The AI company behind Canva and Perplexity just hit $8 billion
Fal powers the AI features inside Canva, Perplexity, and Poe. Now it's reportedly raising $350M at an $8B valuation — with $400M in annual revenue.
Every time you generate an image in Canva, ask a question on Perplexity, or create content on Poe, there's a company you've never heard of making it all work. That company is Fal — and it just reportedly hit an $8 billion valuation.
According to The Information, Fal is in talks to raise $300–350 million in new funding. The company already generates roughly $400 million in annual revenue, making it one of the fastest-growing AI infrastructure companies most people have never heard of.
The invisible engine behind your favorite AI tools
Fal is what's called an AI inference platform — think of it as the factory floor where AI models actually run. When an app like Canva needs to generate an image, it doesn't run the AI model on its own servers. Instead, it sends the request to Fal, which runs it on powerful GPU hardware (the specialized chips AI needs) and sends the result back in milliseconds.
This behind-the-scenes approach means 1.5 million developers and hundreds of companies rely on Fal without most end users ever knowing it exists.
- Canva — AI image generation and design features
- Perplexity — generative media for search results
- Poe (by Quora) — powers 40% of its official image and video bots
- PlayAI — text-to-speech infrastructure
1,000 AI models under one roof
What makes Fal different from running your own AI servers is the sheer variety. The platform hosts over 1,000 production-ready models — not just one company's AI, but the best from everyone:
Video creation: Veo 3.1 (Google), Kling 3.0, Sora 2 (OpenAI), LTX-2
Voice & audio: Chatterbox TTS, MiniMax Speech, Lux-TTS voice cloning
Avatars: Aurora studio-quality video avatars, Omnihuman animation
For developers, this means one account, one API (a connection point for apps), and access to every major AI model — instead of signing up separately with OpenAI, Google, and a dozen other providers.
How much does it actually cost?
Fal uses pay-per-use pricing — you only pay for what you generate, with no monthly subscription required:
- Images: Starting at $0.02 per image (~50 images for $1)
- Videos: Starting at $0.05 per second of video
- GPU access: From $0.99/hour (A100) to $2.10/hour (H200)
For comparison, running your own H100 GPU hardware would cost tens of thousands of dollars upfront. Fal lets developers tap into that power for under $2 per hour.
From two ex-engineers to an $8 billion company
Fal was founded in 2021 by Burkay Gur (formerly at Coinbase) and Gorkem Yurtseven (formerly at Amazon). Based in San Francisco, the company built its platform to solve a specific problem: AI models are expensive and difficult to run at scale.
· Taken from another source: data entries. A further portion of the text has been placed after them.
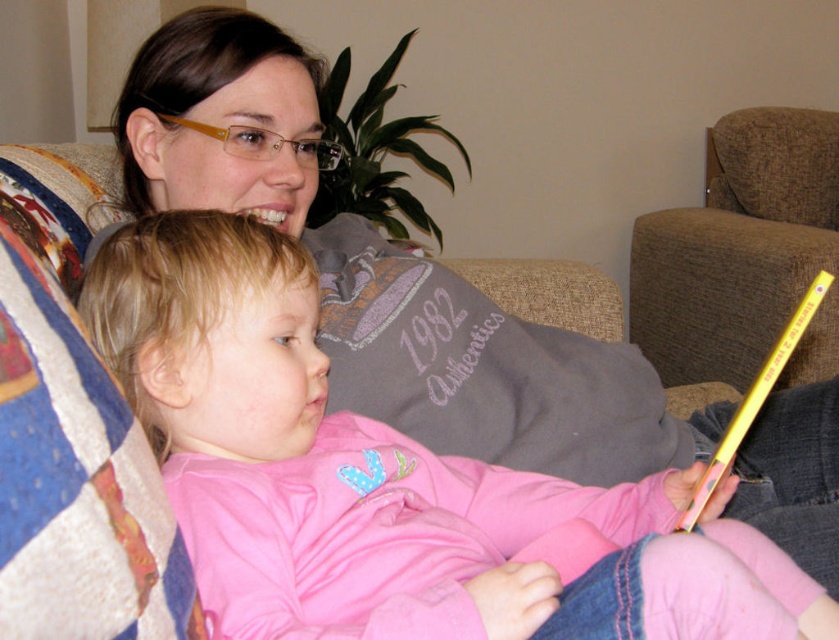
Is pink fleece sweater at center positioned at the back of brown fabric armchair at upper right?

No, pink fleece sweater at center is closer to the viewer.

Can you confirm if pink fleece sweater at center is thinner than brown fabric armchair at upper right?

No, pink fleece sweater at center is not thinner than brown fabric armchair at upper right.

Does point (236, 579) come in front of point (740, 179)?

Yes, point (236, 579) is in front of point (740, 179).

Locate an element on the screen. This screenshot has height=640, width=839. pink fleece sweater at center is located at coordinates (388, 481).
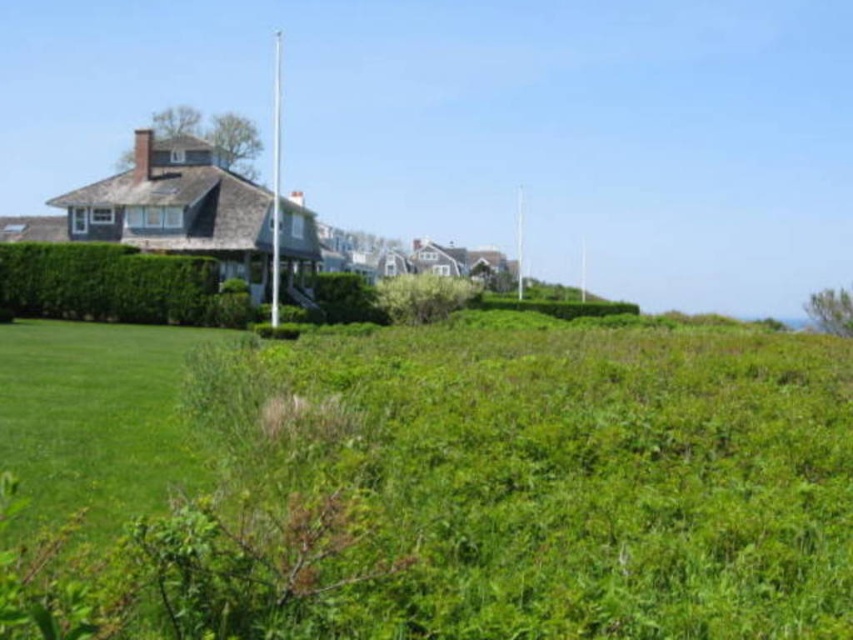
Question: Which point is farther from the camera taking this photo?

Choices:
 (A) (126, 248)
 (B) (186, 346)
 (C) (515, 280)

Answer: (C)

Question: Observing the image, what is the correct spatial positioning of green leafy grass at center in reference to green leafy hedge at center?

Choices:
 (A) below
 (B) above

Answer: (A)

Question: Which object is positioned farthest from the white metallic flag pole at center?

Choices:
 (A) metallic flag pole at center
 (B) green leafy hedge at center

Answer: (A)

Question: Does green leafy hedge at center come in front of white metallic flag pole at center?

Choices:
 (A) yes
 (B) no

Answer: (A)

Question: Does green leafy grass at center have a lesser width compared to white metallic flag pole at center?

Choices:
 (A) yes
 (B) no

Answer: (B)

Question: Which object appears closest to the camera in this image?

Choices:
 (A) white metallic flag pole at center
 (B) green leafy grass at center

Answer: (B)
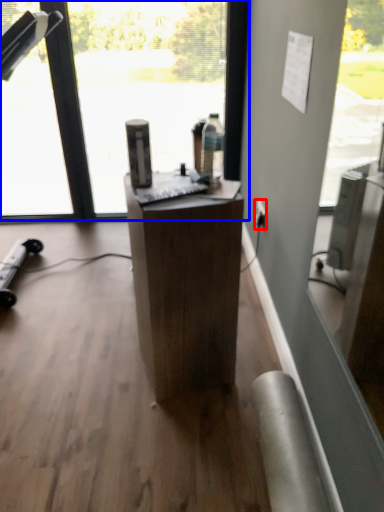
Question: Which point is further to the camera, power outlet (highlighted by a red box) or window (highlighted by a blue box)?

Choices:
 (A) power outlet
 (B) window

Answer: (A)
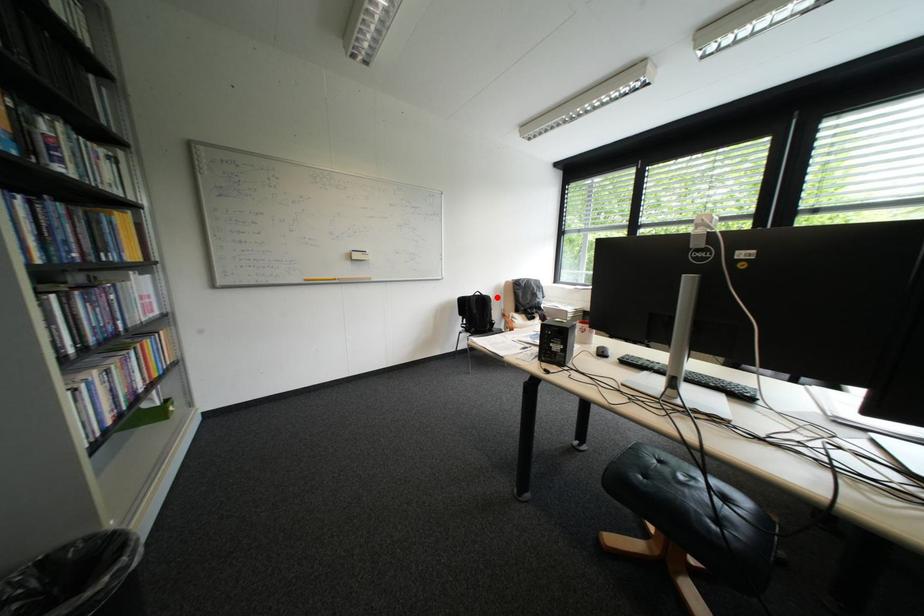
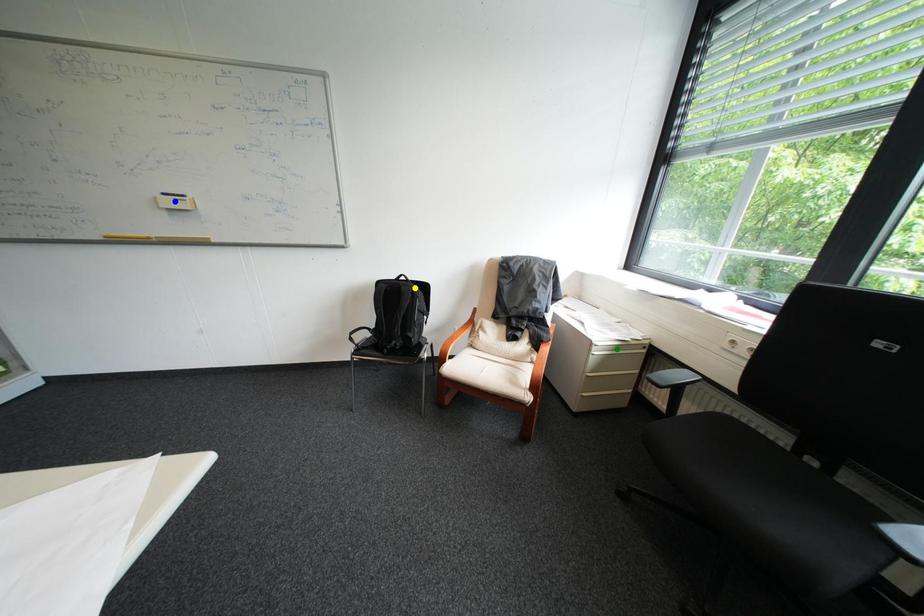
Question: I am providing you with two images of the same scene from different viewpoints. A red point is marked on the first image. You are given multiple points on the second image. Can you choose the point in image 2 that corresponds to the point in image 1?

Choices:
 (A) green point
 (B) yellow point
 (C) blue point

Answer: (B)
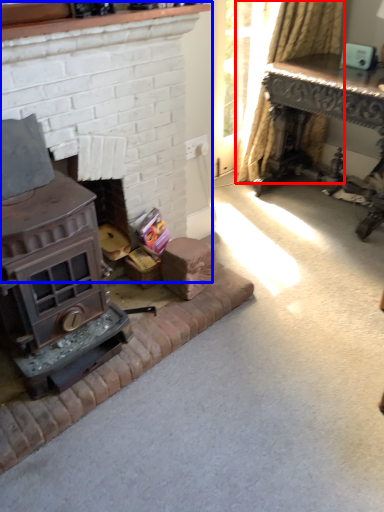
Question: Which object appears closest to the camera in this image, curtain (highlighted by a red box) or fireplace (highlighted by a blue box)?

Choices:
 (A) curtain
 (B) fireplace

Answer: (B)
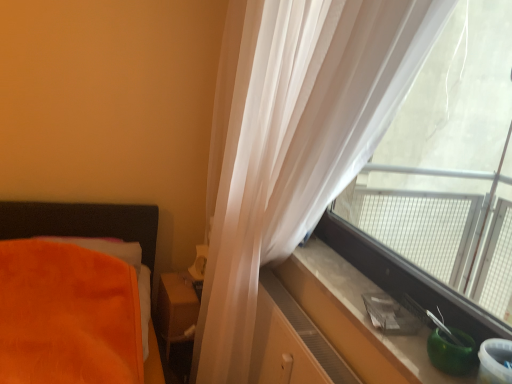
Question: From the image's perspective, does matte wood dresser at lower right appear higher than transparent plastic window at right?

Choices:
 (A) yes
 (B) no

Answer: (B)

Question: Is matte wood dresser at lower right positioned in front of transparent plastic window at right?

Choices:
 (A) no
 (B) yes

Answer: (A)

Question: Can you confirm if matte wood dresser at lower right is thinner than transparent plastic window at right?

Choices:
 (A) no
 (B) yes

Answer: (A)

Question: Does matte wood dresser at lower right have a larger size compared to transparent plastic window at right?

Choices:
 (A) no
 (B) yes

Answer: (A)

Question: Does matte wood dresser at lower right have a lesser height compared to transparent plastic window at right?

Choices:
 (A) yes
 (B) no

Answer: (A)

Question: Visually, is transparent plastic window at right positioned to the left or to the right of matte wood dresser at lower right?

Choices:
 (A) left
 (B) right

Answer: (B)

Question: Is transparent plastic window at right in front of or behind matte wood dresser at lower right in the image?

Choices:
 (A) front
 (B) behind

Answer: (A)

Question: Is transparent plastic window at right taller or shorter than matte wood dresser at lower right?

Choices:
 (A) tall
 (B) short

Answer: (A)

Question: Considering the positions of transparent plastic window at right and matte wood dresser at lower right in the image, is transparent plastic window at right wider or thinner than matte wood dresser at lower right?

Choices:
 (A) wide
 (B) thin

Answer: (B)

Question: Considering the positions of matte brown wooden table at center and transparent plastic window at right in the image, is matte brown wooden table at center wider or thinner than transparent plastic window at right?

Choices:
 (A) thin
 (B) wide

Answer: (B)

Question: Considering the positions of matte brown wooden table at center and transparent plastic window at right in the image, is matte brown wooden table at center taller or shorter than transparent plastic window at right?

Choices:
 (A) tall
 (B) short

Answer: (B)

Question: Is matte brown wooden table at center situated inside transparent plastic window at right or outside?

Choices:
 (A) outside
 (B) inside

Answer: (A)

Question: In terms of size, does matte brown wooden table at center appear bigger or smaller than transparent plastic window at right?

Choices:
 (A) small
 (B) big

Answer: (A)

Question: Is point (283, 274) positioned closer to the camera than point (471, 292)?

Choices:
 (A) closer
 (B) farther

Answer: (A)

Question: Considering the positions of smooth concrete window sill at right and transparent plastic window at right in the image, is smooth concrete window sill at right bigger or smaller than transparent plastic window at right?

Choices:
 (A) small
 (B) big

Answer: (A)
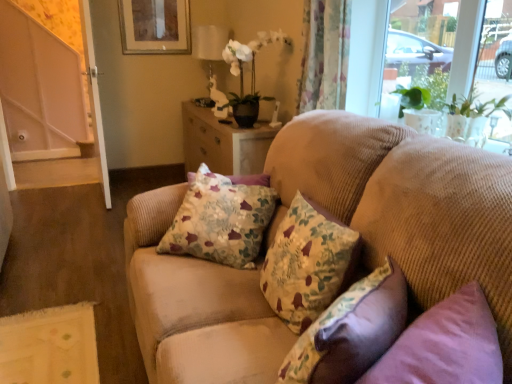
Question: Do you think floral fabric cushion at center, which is the third pillow from front to back, is within white glossy door at left, which ranks as the 1th screen door in right-to-left order, or outside of it?

Choices:
 (A) inside
 (B) outside

Answer: (B)

Question: Is point (168, 233) closer or farther from the camera than point (87, 23)?

Choices:
 (A) farther
 (B) closer

Answer: (B)

Question: Which object is the farthest from the white glossy orchid at upper center?

Choices:
 (A) white glossy lampshade at upper center
 (B) beige corduroy couch at center
 (C) floral fabric cushion at center, which is the third pillow from front to back
 (D) white glossy door at left, which ranks as the 1th screen door in right-to-left order
 (E) white glossy screen door at left, which is counted as the second screen door, starting from the right

Answer: (E)

Question: Estimate the real-world distances between objects in this image. Which object is closer to the white glossy lampshade at upper center?

Choices:
 (A) white glossy screen door at left, which is counted as the second screen door, starting from the right
 (B) white glossy door at left, which ranks as the 1th screen door in right-to-left order
 (C) floral fabric pillow at center, the 2th pillow viewed from the back
 (D) matte wooden picture frame at upper center
 (E) floral fabric pillow at center, which is the 1th pillow in front-to-back order

Answer: (D)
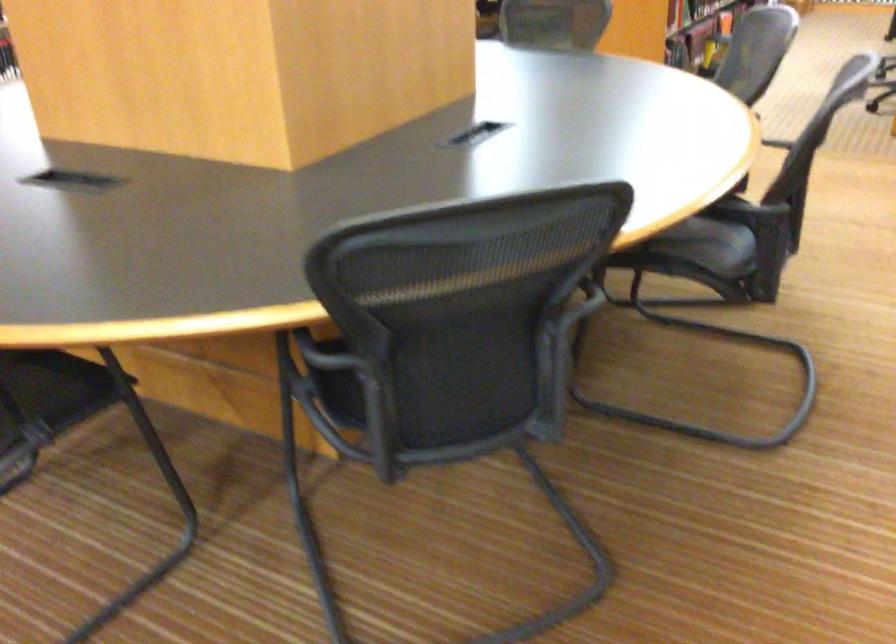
Their solution — globally distributed GPU clusters running NVIDIA's H100, H200, and next-generation B200 chips — lets any developer deploy AI without managing hardware. The result: apps can scale from zero to thousands of AI requests per second instantly.
Why the $8 billion matters beyond Fal
This valuation signals a major shift in where AI money is flowing. While consumer-facing companies like OpenAI and Anthropic grab headlines, the infrastructure layer — the companies that actually run the AI models — is quietly becoming just as valuable.
If Fal closes this round, it would join a small club of AI infrastructure companies valued above $5 billion, alongside CoreWeave and Lambda. For anyone building AI features into their products, Fal's growth confirms that "AI-as-a-service" is becoming the default — just as cloud computing replaced private data centers a decade ago.